The National Nuclear Security Administration (NNSA) was tracking 13 new cases of COVID-19 across the civilian nuclear weapons enterprise last week ahead of the Independence Day holiday.

The weekly count of active cases rose to 46 from 33 as of Thursday, a spokesperson for the semiautonomous Department of Energy nuclear weapons agency said. That makes for a total of 109 confirmed positive COVID-19 cases, none fatal, among NNSA employees since the first confirmed U.S. case in January.

Citing privacy and operational security, the NNSA does not specify the locations of COVID-19 cases.

The agency has not publicly quantified the disease’s enterprise-wide effect on productivity, including the number of workers quarantining at home after displaying symptoms and the number of workers quarantining because of exposure to possibly symptomatic colleagues.
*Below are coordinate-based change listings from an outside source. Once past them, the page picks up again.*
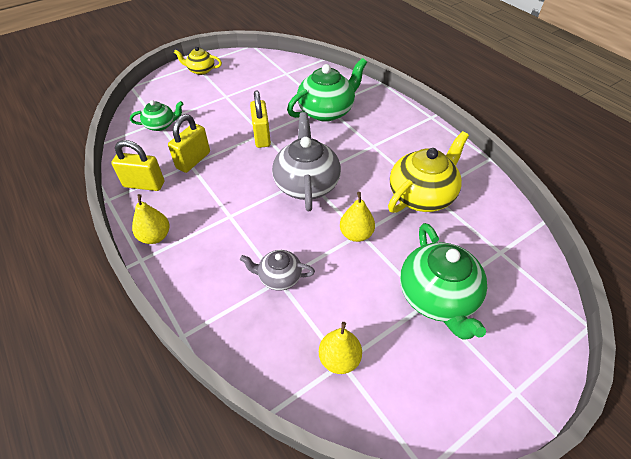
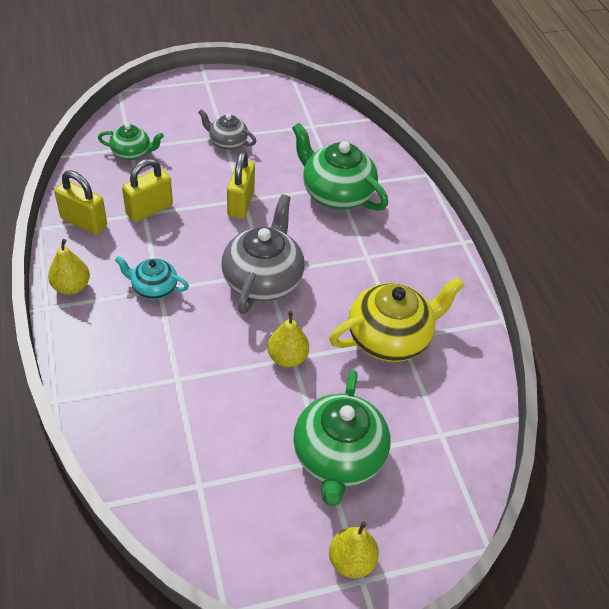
camera: 15 degrees right, 0 degrees up
(201, 70) = (210, 91): yellow teapot -> none
(224, 216) = (153, 288): none -> turquoise teapot
(279, 277) = (179, 376): grey teapot -> grey teapot (227, 142)
(327, 111) = (336, 193): green teapot -> green teapot turned 120 degrees counterclockwise
(339, 359) = (199, 481): yellow pear -> yellow pear (351, 561)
Quarantine numbers are typically higher than confirmed cases.

As with the rest of the country, NNSA facilities have for weeks been ramping back up toward something like normal operations, even amid continuing increases in the number of confirmed cases of the respiratory disease around the nation.
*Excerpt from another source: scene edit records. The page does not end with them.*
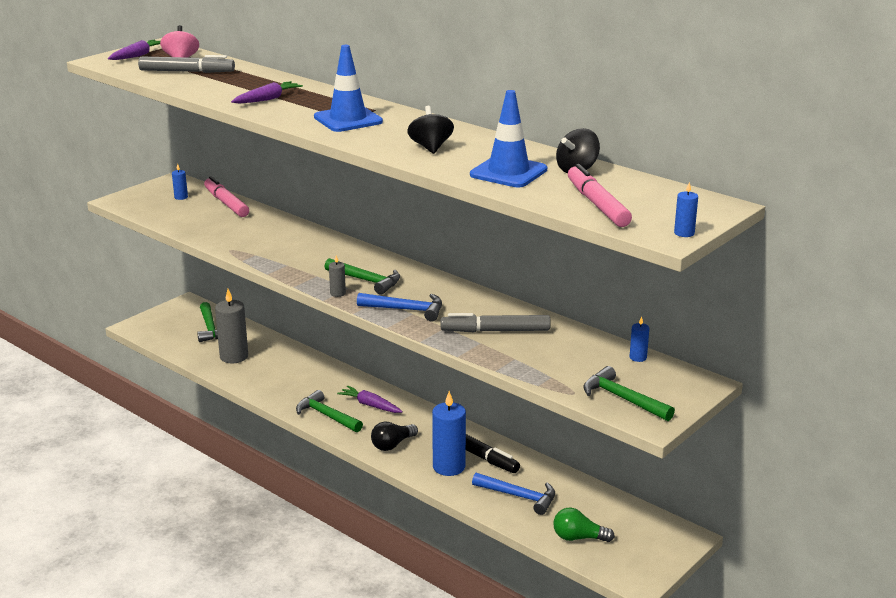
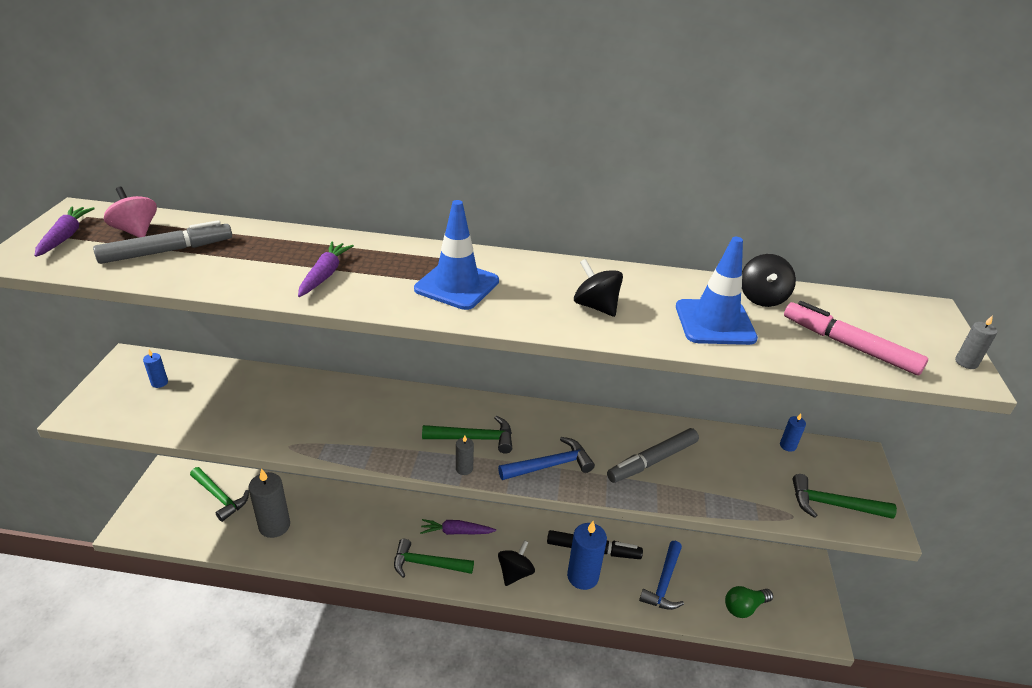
camera: 35 degrees left, 10 degrees up
(226, 203) = (223, 375): pink marker -> none
(392, 445) = (515, 573): black light bulb -> black spinning top
(519, 496) = (664, 583): blue hammer -> blue hammer turned 120 degrees clockwise
(684, 233) = (966, 362): blue candle -> grey candle

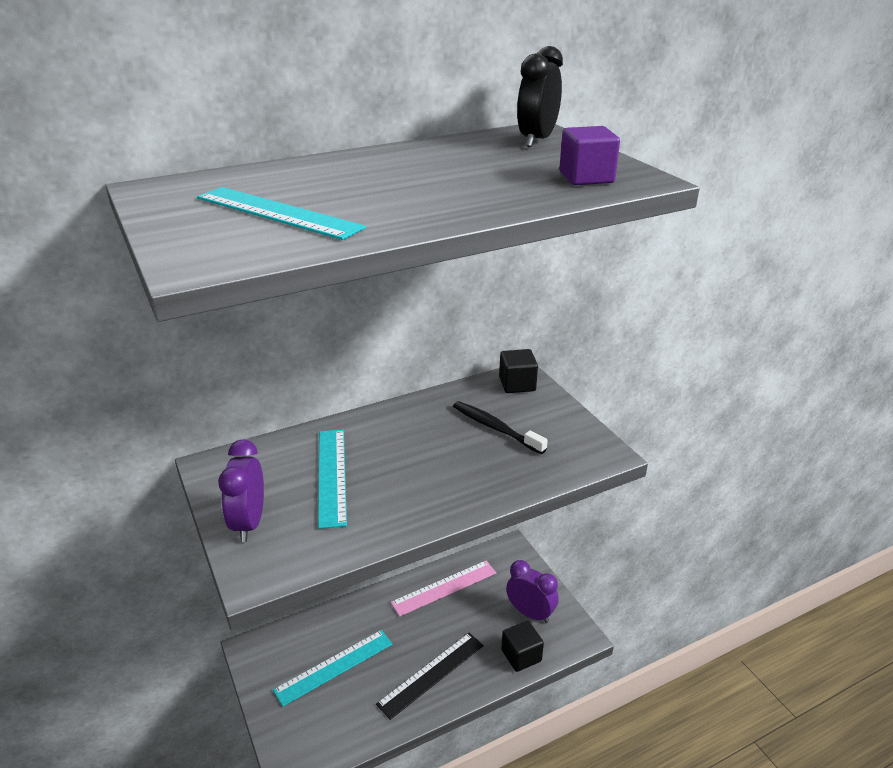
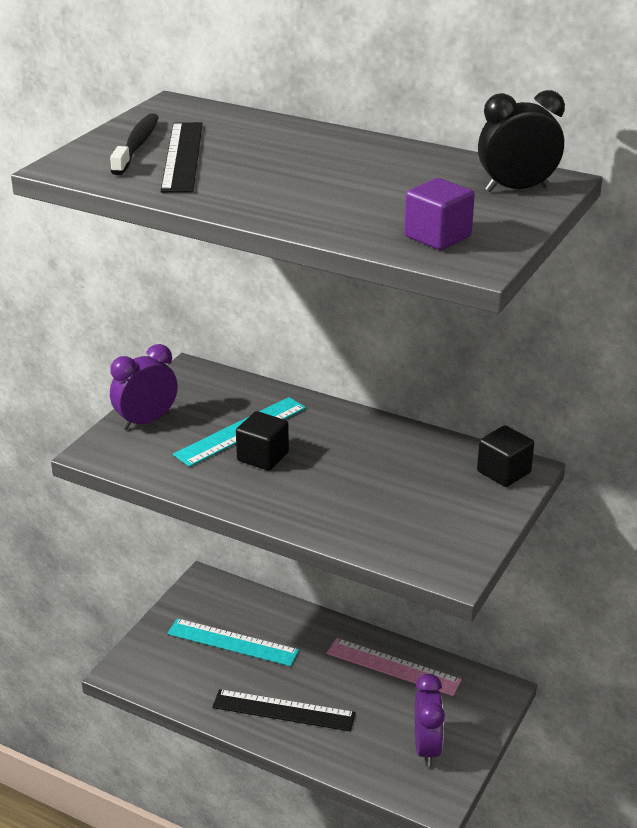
camera: 55 degrees right, 0 degrees up
(277, 212) = (182, 156): turquoise ruler -> black ruler
(495, 428) = (411, 488): black toothbrush -> black toothbrush (137, 146)
(521, 655) = (365, 766): black cube -> black cube (263, 457)

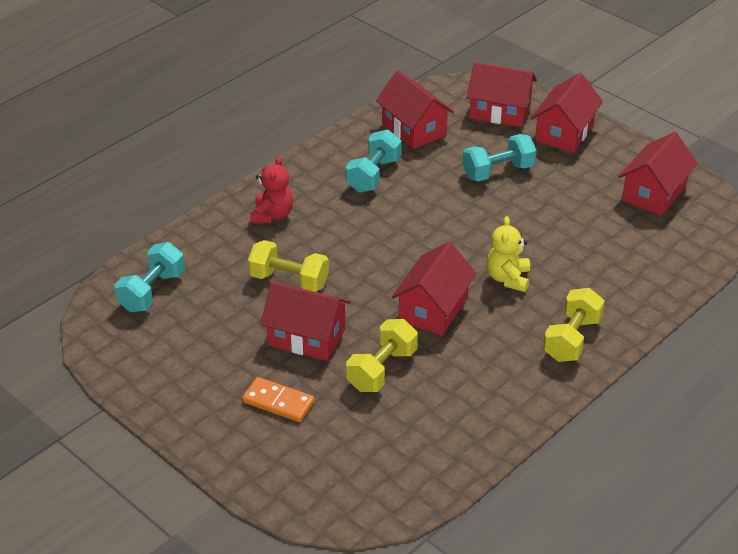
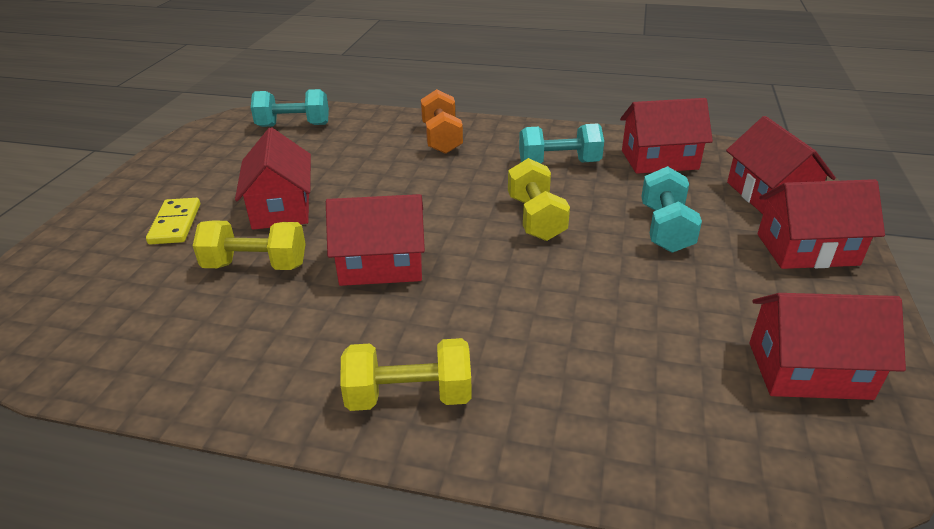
camera: 60 degrees right, 5 degrees down
(272, 215) = (442, 138): red teddy bear -> orange dumbbell
(278, 402) = (175, 224): orange domino -> yellow domino
(289, 281) = (357, 174): yellow dumbbell -> yellow dumbbell (535, 218)
(414, 129) = (659, 160): red house -> red house turned 60 degrees clockwise
(498, 172) = (665, 228): turquoise dumbbell -> turquoise dumbbell turned 60 degrees clockwise
(508, 278) = (483, 299): yellow teddy bear -> none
Energy Department headquarters buildings in the Washington, D.C., region, where about 1,000 NNSA employees work, entered Phase 2 of its reopening plan last week, meaning personnel who are especially at risk to the disease may elect to return to their offices. Phase 1, in which essential employees returned to offices to do work that cannot easily be done from home, began June 8. Of the 7,000 or so DoE employees in the D.C. region, a few hundred were expected back in Phase 1, and around 1,400 were due to return in Phase 2. The process ends with Phase 3, in which offices return to something like normal operations.
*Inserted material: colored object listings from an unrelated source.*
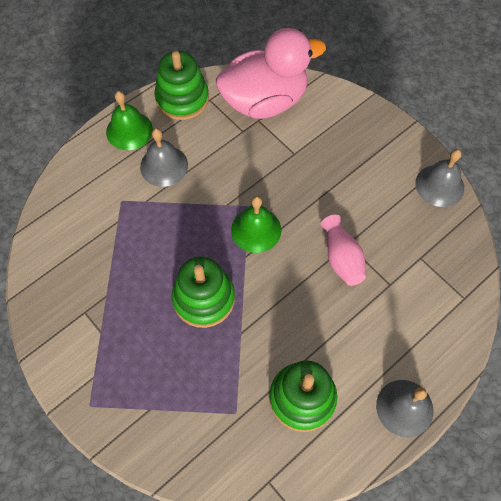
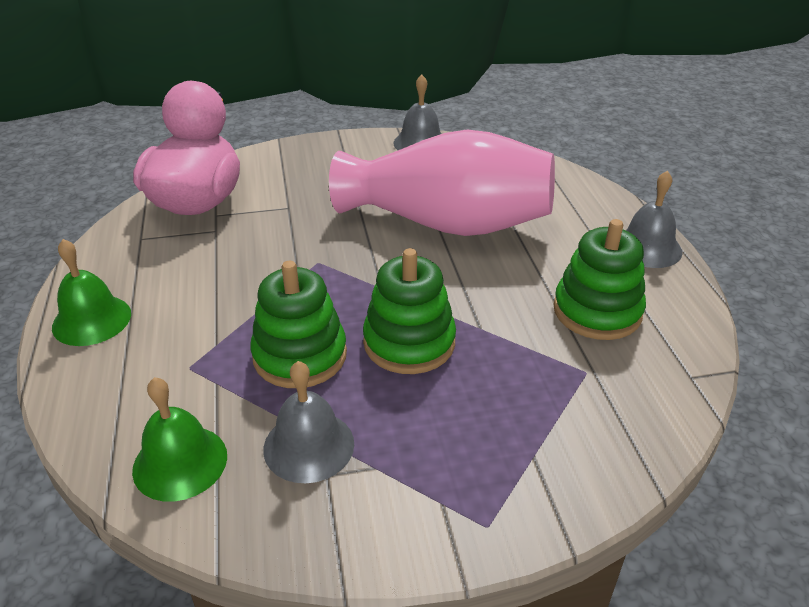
camera: 60 degrees left, 25 degrees down
(164, 166) = (184, 308): grey bell -> grey bell (309, 445)
(182, 99) = (110, 258): green stacking toy -> green stacking toy (300, 355)
(256, 230) = (355, 267): green bell -> green bell (180, 462)
(341, 258) = (447, 224): pink vase -> pink vase, size x2.33

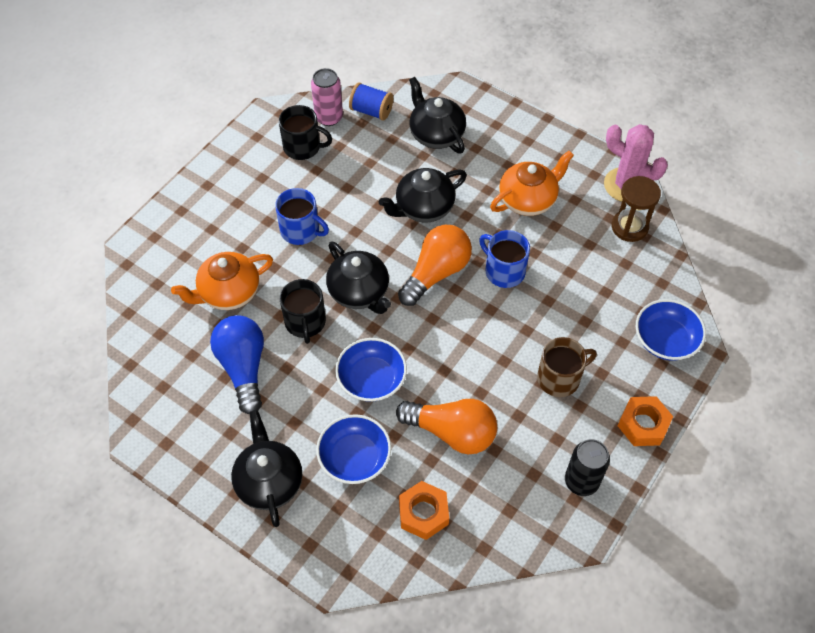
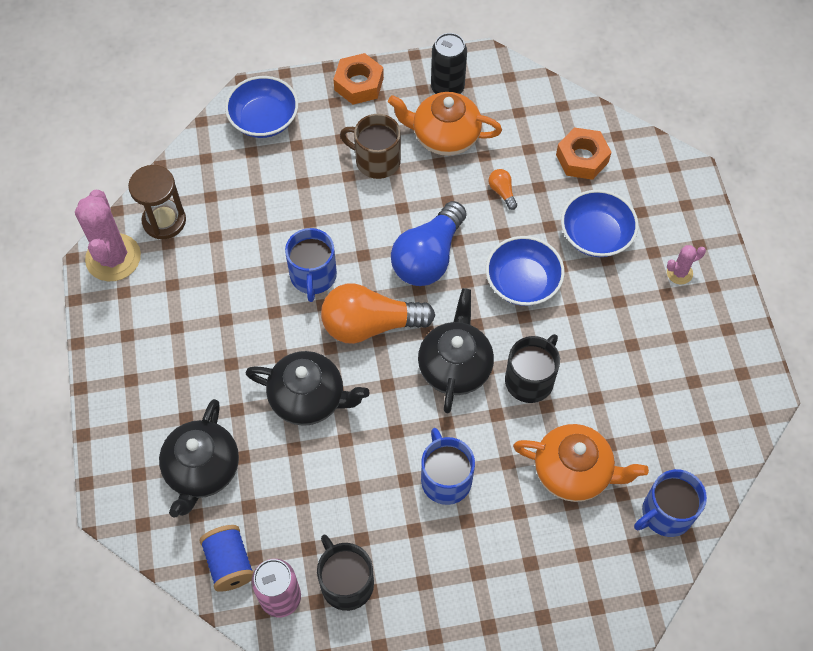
camera: 135 degrees left, 5 degrees up
(151, 314) = (666, 513): none -> blue mug
(243, 368) = (622, 384): blue light bulb -> blue light bulb (428, 257)
(269, 481) = (679, 273): black teapot -> pink cactus
(452, 432) = (502, 192): orange light bulb -> orange light bulb, size x0.41
(528, 199) = (209, 321): orange teapot -> orange teapot (444, 136)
With the rate of new cases rising nationwide, several states with NNSA nuclear-weapon operations have reported increases in confirmed infections during the early summer months, according to data from The Washington Post and other sources. These include: California, home of the Lawrence Livermore National Laboratory; Texas, host state for the Pantex weapons assembly and disassembly plant; Nevada, with the Nevada National Security Site; and South Carolina, with the Savannah River Site, where the NNSA harvests tritium for nuclear weapons and is working toward production of plutonium nuclear-warhead cores by 2030.